## SUPPLIED MATERIAL
________________
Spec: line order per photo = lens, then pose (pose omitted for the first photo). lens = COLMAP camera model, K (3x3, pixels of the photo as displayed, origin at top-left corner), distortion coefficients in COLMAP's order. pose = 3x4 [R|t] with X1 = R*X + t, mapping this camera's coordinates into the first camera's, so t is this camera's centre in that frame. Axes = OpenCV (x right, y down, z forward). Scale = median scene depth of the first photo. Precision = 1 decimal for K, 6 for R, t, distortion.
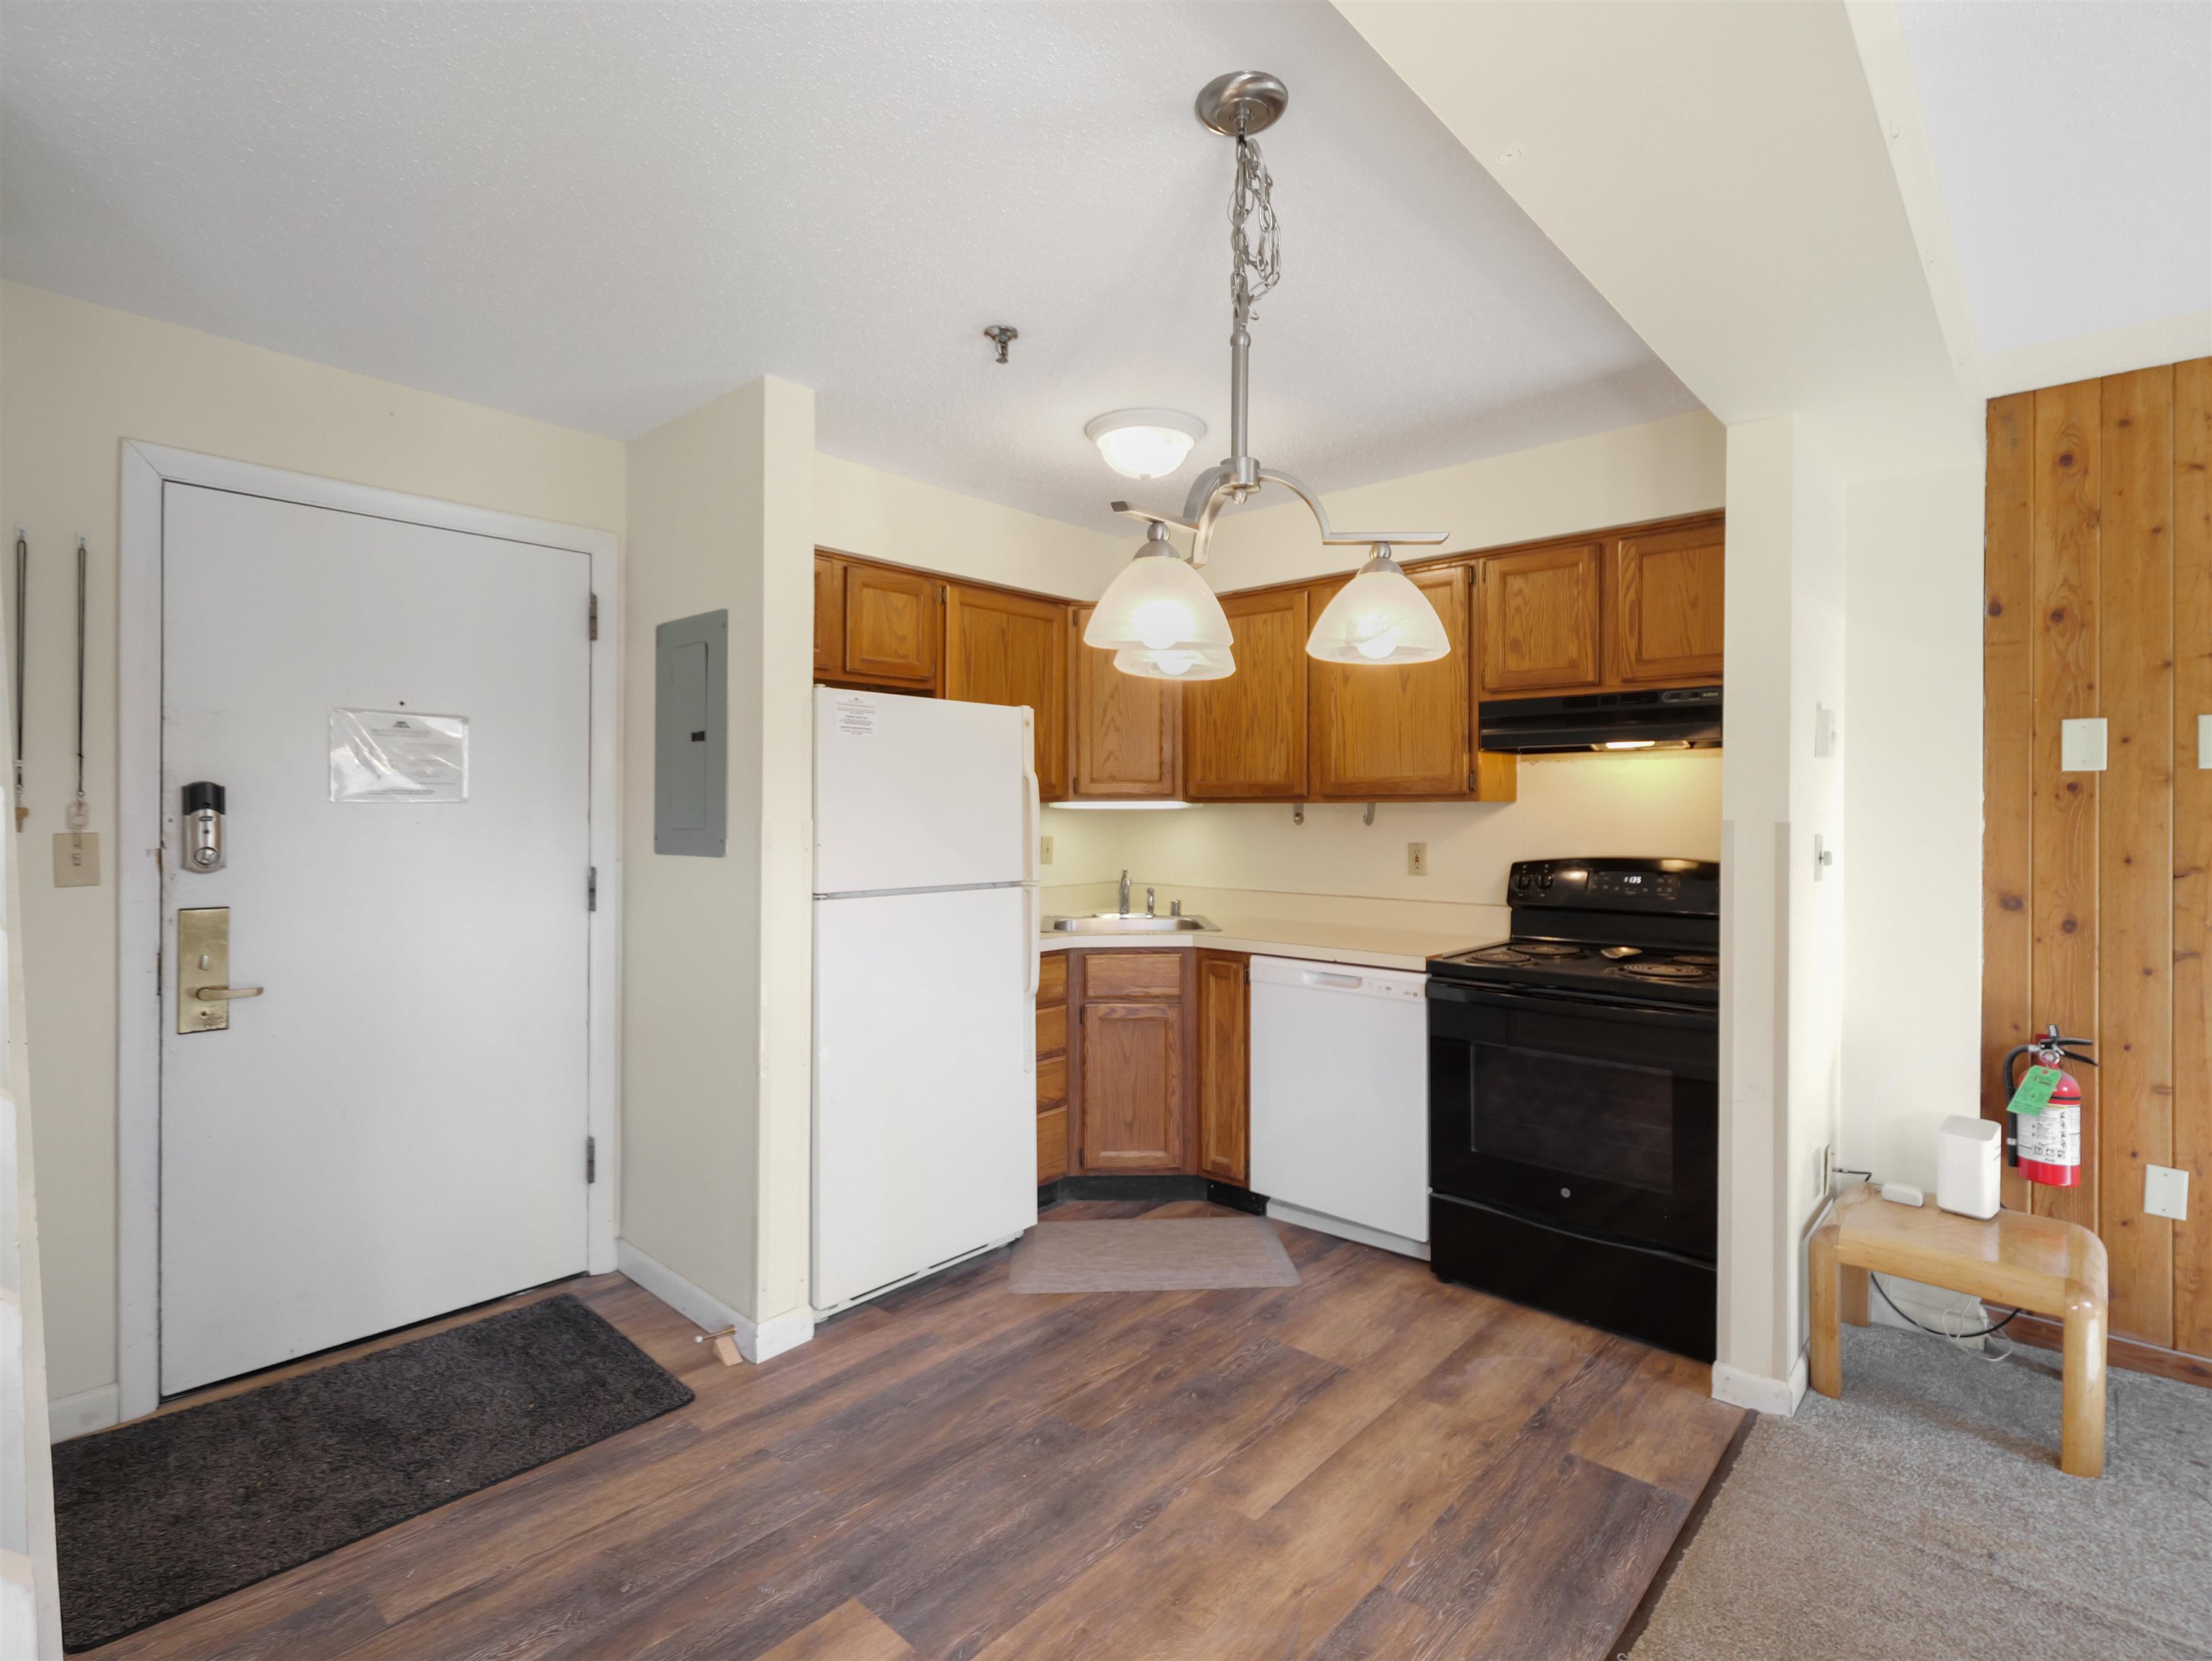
lens RADIAL K [[1108.0, 0, 1111.0], [0, 1108.0, 773.8], [0, 0, 1]] dist [0.001237, -0.003505]
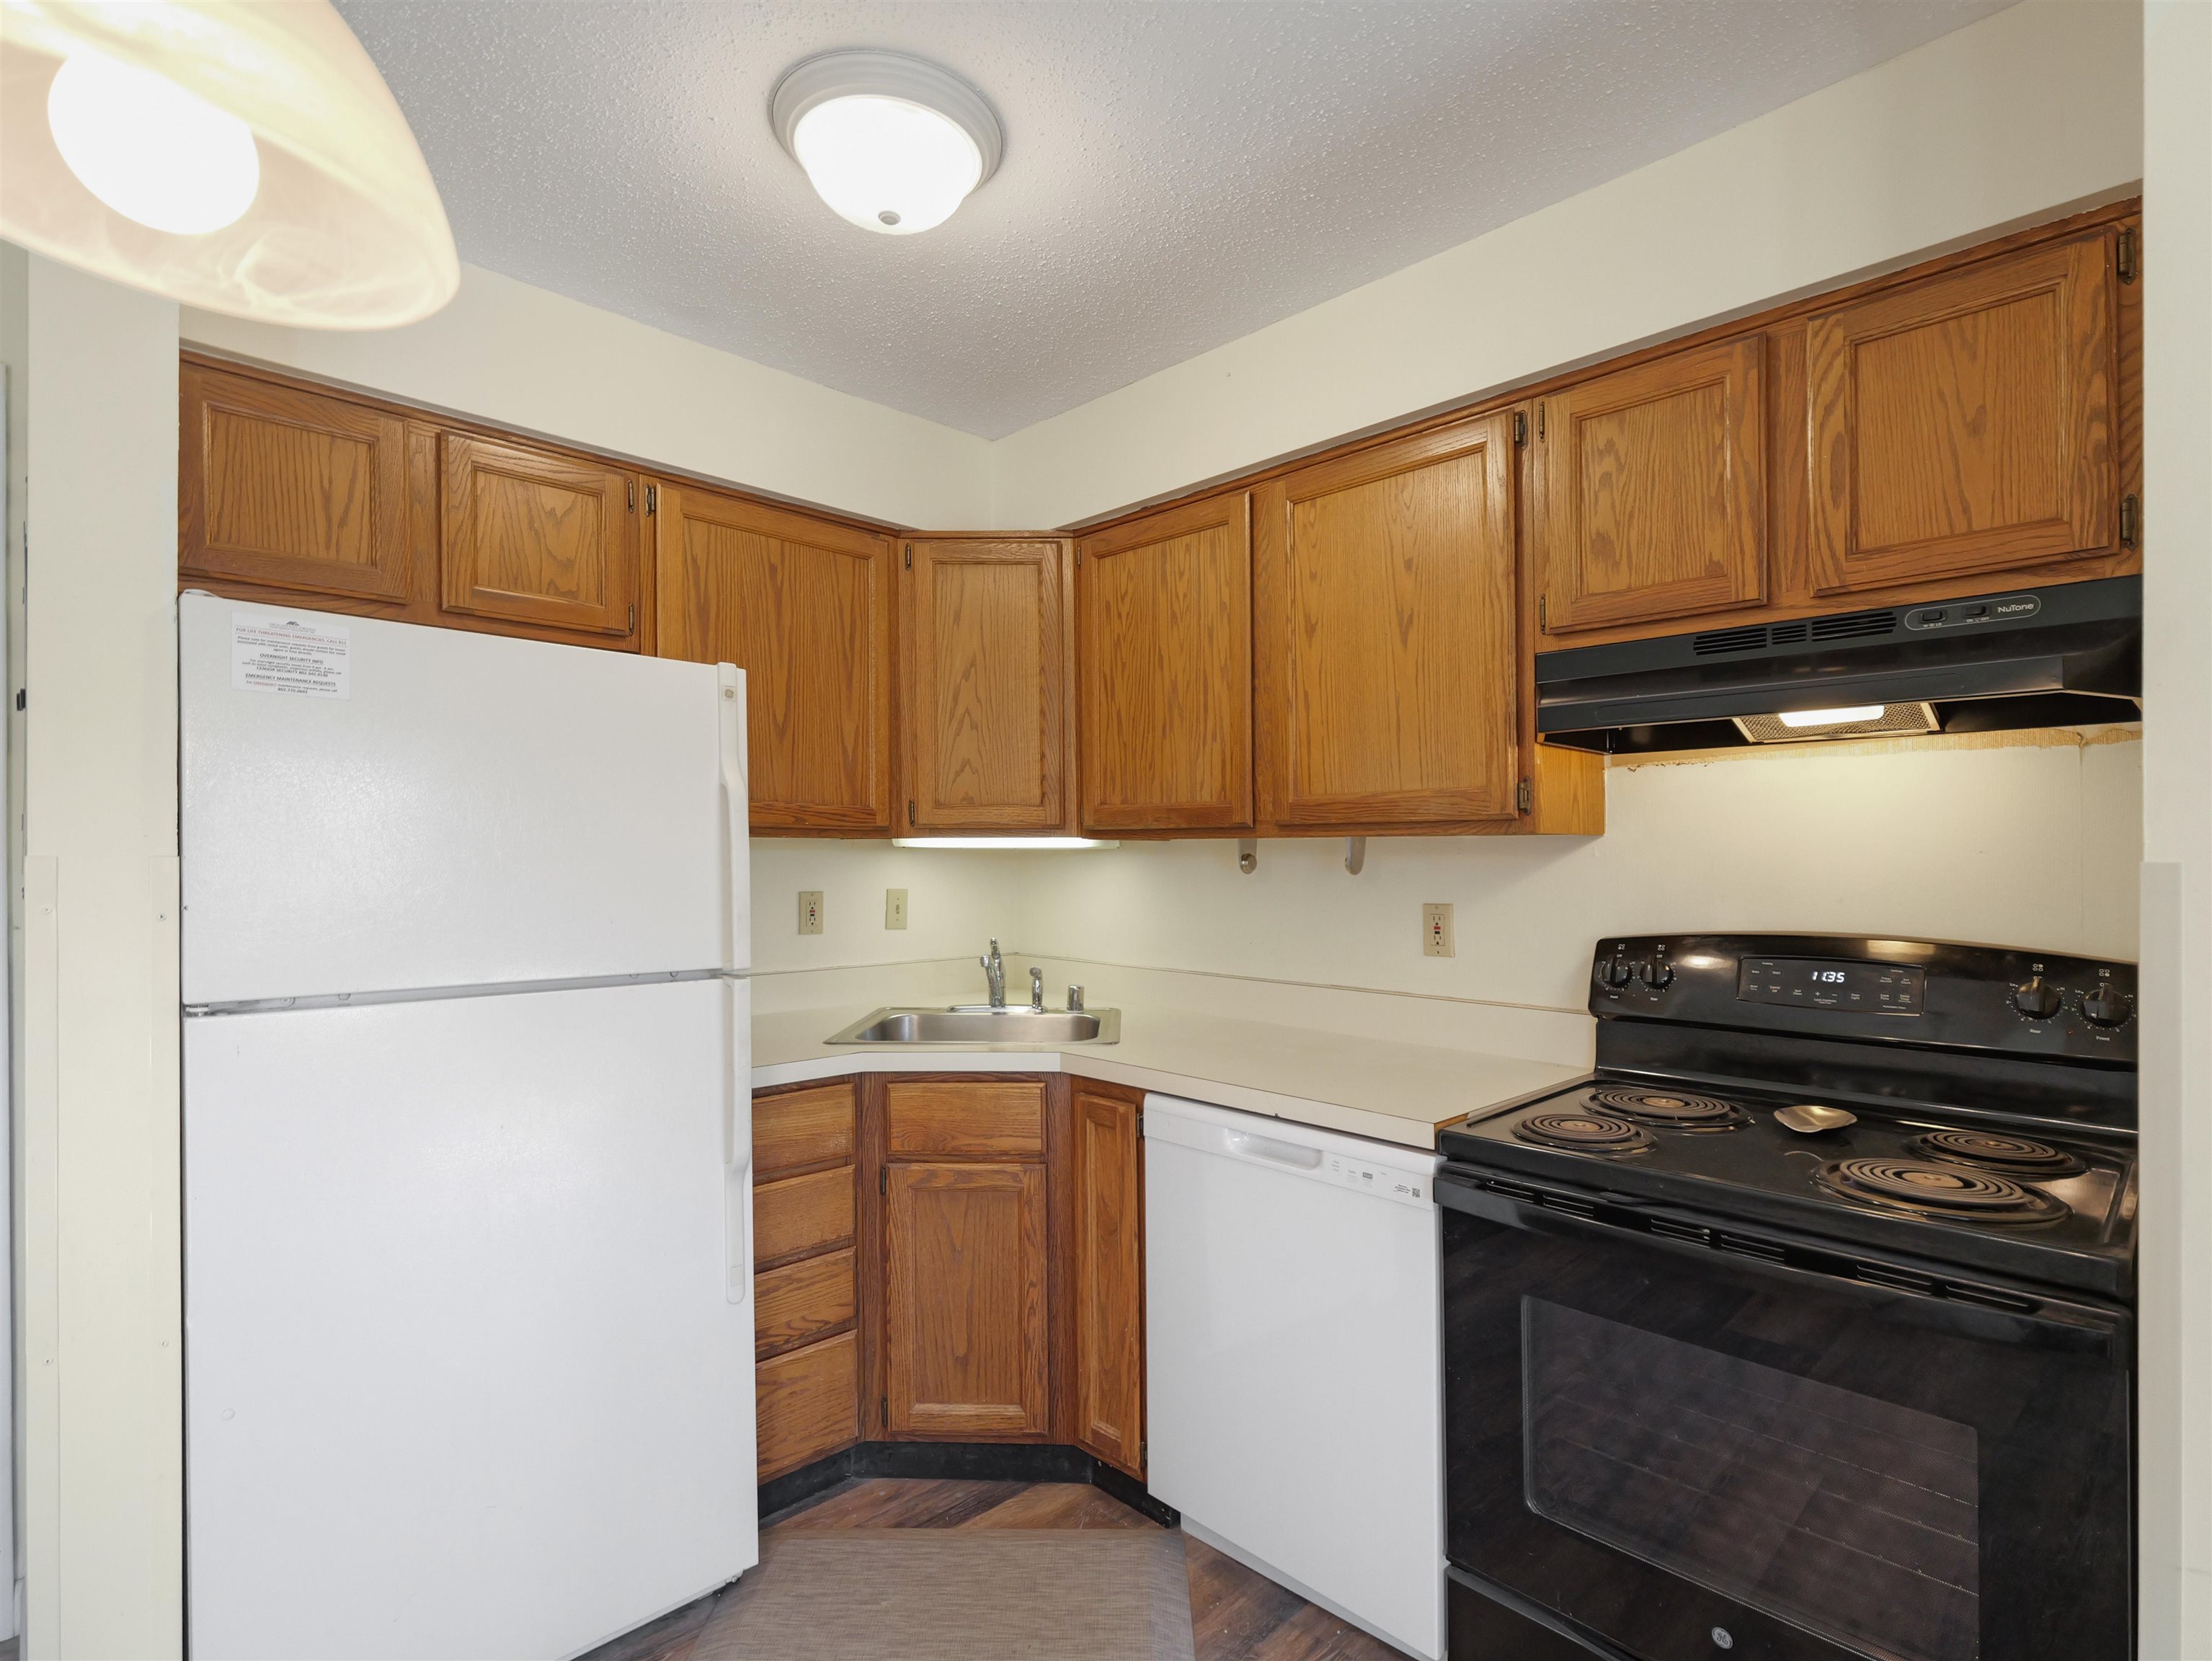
lens RADIAL K [[1093.3, 0, 1109.7], [0, 1093.3, 800.1], [0, 0, 1]] dist [0.000287, -0.001359]
pose [[0.998045, -0.001369, -0.062484, 0.146481], [0.000031, 0.999771, -0.021407, 0.020096], [0.062499, 0.021364, 0.997816, 0.421279]]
________________
## REQUIRED WORK
Output the listing above in full and exactly, with pictures excluded.

## THE COMPLETED TASK
Spec: line order per photo = lens, then pose (pose omitted for the first photo). lens = COLMAP camera model, K (3x3, pixels of the photo as displayed, origin at top-left corner), distortion coefficients in COLMAP's order. pose = 3x4 [R|t] with X1 = R*X + t, mapping this camera's coordinates into the first camera's, so t is this camera's centre in that frame. Axes = OpenCV (x right, y down, z forward). Scale = median scene depth of the first photo. Precision = 1 decimal for K, 6 for R, t, distortion.
lens RADIAL K [[1108.0, 0, 1111.0], [0, 1108.0, 773.8], [0, 0, 1]] dist [0.001237, -0.003505]
lens RADIAL K [[1093.3, 0, 1109.7], [0, 1093.3, 800.1], [0, 0, 1]] dist [0.000287, -0.001359]
pose [[0.998045, -0.001369, -0.062484, 0.146481], [0.000031, 0.999771, -0.021407, 0.020096], [0.062499, 0.021364, 0.997816, 0.421279]]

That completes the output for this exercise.